Champs visuels normaux
Example des déficits du champ visuel chez un patient glaucomateux

Évaluation de l’angle de la chambre antérieure

L’ophtalmologue place une lentille spéciale (lentille de gonioscopie) sur l’œil après l’avoir anesthésié avec un collyre. Cela permet de visualiser l’angle entre l’iris et la cornée sur un champ de 360 degrés. Cette technique facilite la distinction entre les différents types de glaucome, notamment entre le glaucome à angle ouvert (le tamis situé dans l’angle formé par la base de l’iris et la cornée est clairement visible) et le glaucome à angle fermé (le tamis est caché par des adhérences entre la base de l’iris et la cornée). Voir également plus loin : le glaucome aigu à angle fermé.  

Dessin schématique de l'angle de la chambre antérieure
Dessin schématique de l'angle de la chambre antérieure

Le dessin à gauche montre un angle normal bien ouvert; le dessin à droite montre un angle très étroit avec des adhérences entre la base de l'iris et la périphérie de la cornée.  (voir aussi glaucome aigu par fermeture d l'angle)

Mesure de l’épaisseur de la cornée

L’épaisseur de la cornée peut influencer le résultat de la mesure de la pression intraoculaire. Si votre cornée est fine, le tonomètre sous-estimera votre pression oculaire. En revanche, si vous avez une cornée épaisse, votre pression oculaire sera surestimée. L’épaisseur de votre cornée est mesurée par échographie ou optiquement et ne varie que très peu au cours de votre vie.

Le résultat de tous ces examens permettra à l’ophtalmologue de conclure avec une certitude raisonnable que votre œil est soit normal, soit atteint d’un glaucome.
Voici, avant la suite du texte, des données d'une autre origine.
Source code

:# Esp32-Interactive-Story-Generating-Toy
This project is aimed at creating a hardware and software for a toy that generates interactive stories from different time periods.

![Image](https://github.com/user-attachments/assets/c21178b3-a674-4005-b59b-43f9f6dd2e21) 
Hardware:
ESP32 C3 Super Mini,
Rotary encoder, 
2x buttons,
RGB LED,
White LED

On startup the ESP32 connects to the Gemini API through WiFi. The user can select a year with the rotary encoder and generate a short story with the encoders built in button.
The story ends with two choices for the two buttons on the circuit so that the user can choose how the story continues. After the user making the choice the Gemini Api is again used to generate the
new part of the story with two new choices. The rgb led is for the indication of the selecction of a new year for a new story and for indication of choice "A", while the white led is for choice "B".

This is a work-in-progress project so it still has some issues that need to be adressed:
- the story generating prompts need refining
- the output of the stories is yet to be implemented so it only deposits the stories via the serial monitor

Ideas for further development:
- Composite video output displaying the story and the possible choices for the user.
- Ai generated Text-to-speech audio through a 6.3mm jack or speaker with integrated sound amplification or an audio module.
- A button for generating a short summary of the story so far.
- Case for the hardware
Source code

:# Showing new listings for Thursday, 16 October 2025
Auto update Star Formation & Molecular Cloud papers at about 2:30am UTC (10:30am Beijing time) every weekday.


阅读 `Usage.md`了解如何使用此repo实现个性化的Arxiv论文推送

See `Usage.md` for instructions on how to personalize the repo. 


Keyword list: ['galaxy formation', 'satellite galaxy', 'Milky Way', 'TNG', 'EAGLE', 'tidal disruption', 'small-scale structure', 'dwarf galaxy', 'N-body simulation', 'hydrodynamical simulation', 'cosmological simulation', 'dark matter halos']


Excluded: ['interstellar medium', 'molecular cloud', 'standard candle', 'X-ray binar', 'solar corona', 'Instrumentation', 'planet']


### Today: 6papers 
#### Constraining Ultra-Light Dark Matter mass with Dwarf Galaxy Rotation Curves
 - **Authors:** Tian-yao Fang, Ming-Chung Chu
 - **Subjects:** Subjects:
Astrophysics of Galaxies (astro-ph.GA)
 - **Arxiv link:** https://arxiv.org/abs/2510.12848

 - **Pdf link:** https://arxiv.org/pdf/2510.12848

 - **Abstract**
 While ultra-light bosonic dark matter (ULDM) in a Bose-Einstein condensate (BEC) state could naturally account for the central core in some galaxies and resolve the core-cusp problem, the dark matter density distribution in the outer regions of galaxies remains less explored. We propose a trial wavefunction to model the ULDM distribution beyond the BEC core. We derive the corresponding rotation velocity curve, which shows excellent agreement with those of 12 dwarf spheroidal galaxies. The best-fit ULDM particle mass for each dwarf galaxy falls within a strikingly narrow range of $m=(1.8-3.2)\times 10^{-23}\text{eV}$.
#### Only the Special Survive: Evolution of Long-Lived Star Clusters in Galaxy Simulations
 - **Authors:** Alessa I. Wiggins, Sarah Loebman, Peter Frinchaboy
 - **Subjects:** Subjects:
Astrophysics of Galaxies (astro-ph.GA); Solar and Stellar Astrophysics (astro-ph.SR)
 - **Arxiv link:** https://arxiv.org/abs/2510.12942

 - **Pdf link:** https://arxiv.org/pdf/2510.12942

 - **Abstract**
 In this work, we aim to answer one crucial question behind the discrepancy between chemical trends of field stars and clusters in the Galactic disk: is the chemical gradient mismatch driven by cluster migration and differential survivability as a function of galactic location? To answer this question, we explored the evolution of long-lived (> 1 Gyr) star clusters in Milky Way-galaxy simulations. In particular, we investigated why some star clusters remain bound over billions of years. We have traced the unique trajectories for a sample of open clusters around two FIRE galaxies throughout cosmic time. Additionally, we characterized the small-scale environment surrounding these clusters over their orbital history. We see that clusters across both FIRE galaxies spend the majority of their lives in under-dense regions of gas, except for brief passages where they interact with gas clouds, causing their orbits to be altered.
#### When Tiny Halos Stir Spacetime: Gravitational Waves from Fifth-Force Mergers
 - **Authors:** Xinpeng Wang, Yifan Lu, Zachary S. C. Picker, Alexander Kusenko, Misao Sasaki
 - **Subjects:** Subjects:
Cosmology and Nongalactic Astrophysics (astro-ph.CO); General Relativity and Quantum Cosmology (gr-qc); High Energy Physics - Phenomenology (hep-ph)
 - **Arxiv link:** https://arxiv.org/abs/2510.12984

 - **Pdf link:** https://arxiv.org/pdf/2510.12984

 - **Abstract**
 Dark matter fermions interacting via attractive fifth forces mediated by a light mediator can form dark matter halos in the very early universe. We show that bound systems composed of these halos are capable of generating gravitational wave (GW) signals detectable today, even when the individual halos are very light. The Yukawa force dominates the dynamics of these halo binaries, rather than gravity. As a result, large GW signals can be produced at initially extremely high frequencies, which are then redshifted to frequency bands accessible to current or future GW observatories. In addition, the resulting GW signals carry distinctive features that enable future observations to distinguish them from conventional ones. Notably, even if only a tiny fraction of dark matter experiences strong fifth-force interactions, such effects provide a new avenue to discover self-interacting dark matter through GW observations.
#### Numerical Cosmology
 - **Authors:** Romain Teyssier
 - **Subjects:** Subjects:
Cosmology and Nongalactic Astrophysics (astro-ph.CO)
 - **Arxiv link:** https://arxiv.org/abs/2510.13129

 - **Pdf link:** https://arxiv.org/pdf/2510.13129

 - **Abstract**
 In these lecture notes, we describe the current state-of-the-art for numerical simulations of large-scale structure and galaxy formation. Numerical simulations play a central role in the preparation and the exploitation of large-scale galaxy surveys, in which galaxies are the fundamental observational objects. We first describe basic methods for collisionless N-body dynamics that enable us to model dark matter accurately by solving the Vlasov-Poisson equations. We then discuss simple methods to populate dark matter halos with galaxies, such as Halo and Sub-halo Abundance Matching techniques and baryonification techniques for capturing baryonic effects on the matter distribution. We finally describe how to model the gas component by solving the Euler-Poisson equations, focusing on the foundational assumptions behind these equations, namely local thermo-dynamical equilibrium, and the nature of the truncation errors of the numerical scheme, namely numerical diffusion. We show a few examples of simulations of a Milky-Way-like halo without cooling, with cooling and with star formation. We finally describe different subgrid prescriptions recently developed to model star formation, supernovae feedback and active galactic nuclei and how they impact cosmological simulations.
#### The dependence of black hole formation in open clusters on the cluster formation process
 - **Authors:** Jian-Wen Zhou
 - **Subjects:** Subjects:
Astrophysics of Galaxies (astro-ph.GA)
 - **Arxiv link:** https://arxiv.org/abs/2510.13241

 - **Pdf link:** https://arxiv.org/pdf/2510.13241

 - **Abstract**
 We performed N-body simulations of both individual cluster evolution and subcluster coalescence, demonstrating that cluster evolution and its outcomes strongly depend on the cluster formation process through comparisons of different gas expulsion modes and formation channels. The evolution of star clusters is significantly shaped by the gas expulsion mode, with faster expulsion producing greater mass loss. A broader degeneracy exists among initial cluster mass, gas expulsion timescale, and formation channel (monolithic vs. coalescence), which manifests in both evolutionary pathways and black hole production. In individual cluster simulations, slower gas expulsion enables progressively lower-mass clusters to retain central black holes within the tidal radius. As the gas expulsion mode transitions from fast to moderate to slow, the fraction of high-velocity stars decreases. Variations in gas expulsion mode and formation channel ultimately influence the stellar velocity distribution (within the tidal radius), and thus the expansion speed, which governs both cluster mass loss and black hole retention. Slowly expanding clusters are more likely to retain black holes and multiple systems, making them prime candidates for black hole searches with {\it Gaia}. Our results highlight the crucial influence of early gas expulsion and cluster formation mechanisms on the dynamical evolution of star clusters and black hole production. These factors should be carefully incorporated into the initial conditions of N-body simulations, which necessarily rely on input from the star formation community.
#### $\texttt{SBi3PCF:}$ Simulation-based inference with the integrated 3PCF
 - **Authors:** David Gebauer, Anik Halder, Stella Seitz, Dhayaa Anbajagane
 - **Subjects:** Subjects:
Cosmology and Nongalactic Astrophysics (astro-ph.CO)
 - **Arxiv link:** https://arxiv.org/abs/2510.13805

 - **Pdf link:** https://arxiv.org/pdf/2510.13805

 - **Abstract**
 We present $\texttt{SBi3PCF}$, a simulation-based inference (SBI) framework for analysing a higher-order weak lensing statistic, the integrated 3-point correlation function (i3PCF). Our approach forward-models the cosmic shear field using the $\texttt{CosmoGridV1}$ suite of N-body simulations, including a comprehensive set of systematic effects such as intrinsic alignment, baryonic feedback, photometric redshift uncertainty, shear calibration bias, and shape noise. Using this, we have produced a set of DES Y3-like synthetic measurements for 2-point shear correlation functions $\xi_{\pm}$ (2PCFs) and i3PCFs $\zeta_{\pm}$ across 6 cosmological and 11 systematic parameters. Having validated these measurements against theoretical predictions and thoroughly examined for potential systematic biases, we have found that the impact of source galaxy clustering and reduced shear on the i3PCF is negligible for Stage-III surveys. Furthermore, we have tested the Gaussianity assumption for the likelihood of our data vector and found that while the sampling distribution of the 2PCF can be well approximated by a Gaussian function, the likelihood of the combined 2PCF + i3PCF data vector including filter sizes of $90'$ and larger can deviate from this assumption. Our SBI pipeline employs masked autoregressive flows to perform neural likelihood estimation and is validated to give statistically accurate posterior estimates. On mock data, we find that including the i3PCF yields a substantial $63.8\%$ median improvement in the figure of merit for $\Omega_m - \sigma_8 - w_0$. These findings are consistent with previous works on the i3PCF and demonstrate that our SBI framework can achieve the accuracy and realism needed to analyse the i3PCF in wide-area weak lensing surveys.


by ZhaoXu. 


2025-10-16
En cas de diagnostic de glaucome, l’ophtalmologue initiera un traitement et vous suivra régulièrement. Étant donné que le glaucome est une maladie incurable, qui ne peut être que stabilisée, vous devrez poursuivre le traitement et les contrôles tout au long de votre vie. 

À quelle fréquence faut-il répéter les examens dans le suivi d’un patient glaucomateux ?

Cela dépend de la sévérité de la maladie : l’ophtalmologue effectuera de nouveaux examens 1 à 4 fois par an pour vérifier si le traitement donné est suffisant pour prévenir l’aggravation des lésions du nerf optique et par conséquent la détérioration de votre champ visuel. Si ce n’est pas le cas, le traitement sera adapté jusqu’à ce que l’état soit stable. À partir de ce moment-là, il suffira d’un examen semestriel chez l’ophtalmologue pour mesurer la pression intraoculaire et pour surveiller le nerf optique et le champ visuel.